EXERCISE.
Only a number is expected: how many lines in the data below contain the word "Zendesk".

-- Opening Marker --

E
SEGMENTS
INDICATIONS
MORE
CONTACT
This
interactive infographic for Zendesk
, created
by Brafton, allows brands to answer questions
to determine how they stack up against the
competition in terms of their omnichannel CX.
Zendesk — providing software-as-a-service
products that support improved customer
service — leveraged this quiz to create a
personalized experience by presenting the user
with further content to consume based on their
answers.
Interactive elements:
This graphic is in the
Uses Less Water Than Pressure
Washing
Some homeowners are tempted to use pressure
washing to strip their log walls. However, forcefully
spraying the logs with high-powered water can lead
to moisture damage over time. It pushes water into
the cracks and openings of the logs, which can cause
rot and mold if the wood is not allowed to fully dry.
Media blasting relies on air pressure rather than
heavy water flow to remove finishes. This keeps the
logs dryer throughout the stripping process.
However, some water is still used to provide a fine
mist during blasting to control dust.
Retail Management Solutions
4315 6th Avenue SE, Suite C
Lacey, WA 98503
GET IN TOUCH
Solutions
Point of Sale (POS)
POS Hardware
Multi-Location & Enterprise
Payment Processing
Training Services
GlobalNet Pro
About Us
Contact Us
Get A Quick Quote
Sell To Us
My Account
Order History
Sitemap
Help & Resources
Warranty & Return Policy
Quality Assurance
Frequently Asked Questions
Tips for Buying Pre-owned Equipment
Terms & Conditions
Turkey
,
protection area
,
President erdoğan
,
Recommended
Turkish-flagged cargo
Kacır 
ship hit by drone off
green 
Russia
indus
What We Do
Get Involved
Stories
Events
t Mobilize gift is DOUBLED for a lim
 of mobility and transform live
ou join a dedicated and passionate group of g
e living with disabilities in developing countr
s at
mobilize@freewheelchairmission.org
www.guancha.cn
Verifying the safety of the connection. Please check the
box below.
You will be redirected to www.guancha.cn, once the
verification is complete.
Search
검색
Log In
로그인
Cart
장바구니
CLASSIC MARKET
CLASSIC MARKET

-- Closing Marker --

RESPONSE BELOW.
2